Sonrasında yediğimiz damla sakızlı karnabahar püresi eşliğinde gelen barbun ve küşneme böreği çok başarılıydı. Burada bir parantez açıp, tabakların prezantasyonundan bahsetmek istiyorum. Hepsi bir sanat eseri güzelliğinde. Tabakları bozmamak için, lokmalarımı korkarak aldım diyebilirim.
Yaratıcı tatlılar
Ana yemek olarak yediğim kaya levreği, bir şefin biraz çalışırsa, sıradan balık zincirinin nasıl dışına çıkabileceğinin iyi bir göstergesiydi. Ama asıl vurucu nokta tatlılardı. Güney’in yerel lezzetlerinden bir tanesi olan bici bici tatlısını çok iyi yorumlamışlar. Gül ve roze aromalı buz parçalarının üzerinde gelen puding yaratıcılık ve lezzet sınırlarını zorluyordu. Hep inandığım bir konu var. Türk mutfağı, dünya gastronomi haritasında hak ettiği yere, yerel lezzetlerini rafine hale getirerek girecek. Bunun en güzel örneklerinden biriydi anlattığım bu tatlı. Dünyadaki herhangi bir Michelin Yıldızlı lokantanın mönüsüne rahatlıkla girebilecek bir yemek. Diğer tatlı ise sahlep dondurmalı soğuk çilek çorbası.
Şarap listesi genişleyecek
İki küçük şey var, eğer mutlaka bir eleştiri getirmek gerekecekse. Birincisi otelin önüne arabanızı park edemediğinizden, 50 metre kadar uzaklıktaki otoparkı kullanıp, birazcık yürümeniz gerekecek. İkinci konu ise şarap listesi. Bu kadar güzel yemeklerin daha geniş ve iyi şaraplardan oluşan bir mönüyü hak ettiğini düşünüyorum. Konuştuğumda, bu konu ile ilgili hazırlıklar yaptıklarını ve çok kısa bir süre içerisinde şarap listesinin içeriğinin genişleyeceğinin müjdesini verdiler.
Derim ki sevgilinizi kolunuza takın ve bu terasa mutlaka yaz bitmeden uğrayın.

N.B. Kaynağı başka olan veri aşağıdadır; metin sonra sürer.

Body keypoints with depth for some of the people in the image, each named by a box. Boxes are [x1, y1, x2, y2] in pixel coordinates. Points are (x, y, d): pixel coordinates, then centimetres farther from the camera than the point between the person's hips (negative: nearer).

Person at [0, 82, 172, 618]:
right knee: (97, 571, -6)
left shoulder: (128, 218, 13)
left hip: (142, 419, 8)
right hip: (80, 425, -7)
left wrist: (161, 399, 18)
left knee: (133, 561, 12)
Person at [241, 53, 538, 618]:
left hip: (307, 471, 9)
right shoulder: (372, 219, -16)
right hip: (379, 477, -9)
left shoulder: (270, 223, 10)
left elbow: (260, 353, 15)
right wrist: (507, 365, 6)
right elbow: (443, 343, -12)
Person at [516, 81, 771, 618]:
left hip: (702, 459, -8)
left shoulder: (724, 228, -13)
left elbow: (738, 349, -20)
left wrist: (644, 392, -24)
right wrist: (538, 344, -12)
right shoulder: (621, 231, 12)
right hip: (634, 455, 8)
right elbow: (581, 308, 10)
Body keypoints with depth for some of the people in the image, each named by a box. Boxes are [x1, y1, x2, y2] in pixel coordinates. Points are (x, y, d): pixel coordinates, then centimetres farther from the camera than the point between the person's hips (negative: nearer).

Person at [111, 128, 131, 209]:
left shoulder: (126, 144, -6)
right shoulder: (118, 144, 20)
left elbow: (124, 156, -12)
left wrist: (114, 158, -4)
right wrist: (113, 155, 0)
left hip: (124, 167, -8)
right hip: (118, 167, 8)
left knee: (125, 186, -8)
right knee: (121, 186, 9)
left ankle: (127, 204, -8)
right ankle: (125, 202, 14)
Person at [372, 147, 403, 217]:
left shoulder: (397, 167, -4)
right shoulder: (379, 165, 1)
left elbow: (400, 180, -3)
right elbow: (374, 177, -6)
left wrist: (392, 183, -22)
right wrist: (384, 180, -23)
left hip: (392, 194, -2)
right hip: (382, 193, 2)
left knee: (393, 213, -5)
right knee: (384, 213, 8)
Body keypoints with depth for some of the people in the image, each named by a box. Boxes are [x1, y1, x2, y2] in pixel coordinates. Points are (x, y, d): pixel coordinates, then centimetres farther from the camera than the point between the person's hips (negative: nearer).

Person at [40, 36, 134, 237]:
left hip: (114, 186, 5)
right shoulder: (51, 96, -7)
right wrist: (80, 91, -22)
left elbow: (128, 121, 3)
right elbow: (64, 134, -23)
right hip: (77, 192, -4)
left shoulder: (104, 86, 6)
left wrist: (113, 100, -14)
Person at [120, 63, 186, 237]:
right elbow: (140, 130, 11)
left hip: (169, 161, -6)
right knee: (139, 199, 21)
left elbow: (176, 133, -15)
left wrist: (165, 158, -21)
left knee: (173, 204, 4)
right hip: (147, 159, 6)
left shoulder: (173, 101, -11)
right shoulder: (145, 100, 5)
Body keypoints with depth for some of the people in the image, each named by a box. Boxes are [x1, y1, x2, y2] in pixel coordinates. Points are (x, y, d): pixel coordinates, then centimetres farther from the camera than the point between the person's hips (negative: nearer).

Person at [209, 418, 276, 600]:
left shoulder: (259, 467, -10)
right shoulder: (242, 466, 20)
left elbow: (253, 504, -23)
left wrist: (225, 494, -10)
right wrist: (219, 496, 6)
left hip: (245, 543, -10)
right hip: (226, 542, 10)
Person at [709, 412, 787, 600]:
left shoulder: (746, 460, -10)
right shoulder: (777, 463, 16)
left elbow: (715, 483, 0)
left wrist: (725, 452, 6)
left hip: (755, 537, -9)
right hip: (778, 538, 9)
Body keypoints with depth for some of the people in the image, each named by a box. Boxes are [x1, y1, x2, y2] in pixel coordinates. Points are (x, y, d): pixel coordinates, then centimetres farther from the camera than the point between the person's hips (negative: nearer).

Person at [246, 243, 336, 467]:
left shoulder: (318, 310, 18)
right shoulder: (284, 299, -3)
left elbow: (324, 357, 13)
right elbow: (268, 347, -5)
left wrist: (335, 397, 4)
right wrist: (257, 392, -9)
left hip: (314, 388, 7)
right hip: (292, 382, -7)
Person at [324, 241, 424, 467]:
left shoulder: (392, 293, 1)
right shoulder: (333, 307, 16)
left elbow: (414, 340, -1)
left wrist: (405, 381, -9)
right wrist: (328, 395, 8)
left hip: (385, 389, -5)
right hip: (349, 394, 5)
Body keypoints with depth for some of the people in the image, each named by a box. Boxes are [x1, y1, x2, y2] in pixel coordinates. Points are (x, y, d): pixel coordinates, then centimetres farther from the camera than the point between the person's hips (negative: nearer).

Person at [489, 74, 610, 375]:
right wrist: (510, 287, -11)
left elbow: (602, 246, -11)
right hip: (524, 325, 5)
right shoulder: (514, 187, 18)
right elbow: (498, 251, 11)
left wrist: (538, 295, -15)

Restoranın ismi olan ‘La Mouette’, Fransızca’da martı demekmiş. Güzel manzaralı bu romantik terasta, yemek yerken bolca seslerini duyduğunuz ve gördüğünüz bu hayvandan esinlenmişler. Bana ise isimleri, Türk mutfağında yaptıklarını anımsattı. İsimlerini ileride çok daha sık duyacağımıza emin olduğum bu ikili, gökyüzünün özgür ve çalışkan kuşu martılar gibi, Türk mutfağınını çok daha yukarılardan uçmasına büyük katkılar sağlayacaklar. Çetin Altan Usta’nın dediği gibi “Enseyi kararmamak lazım.”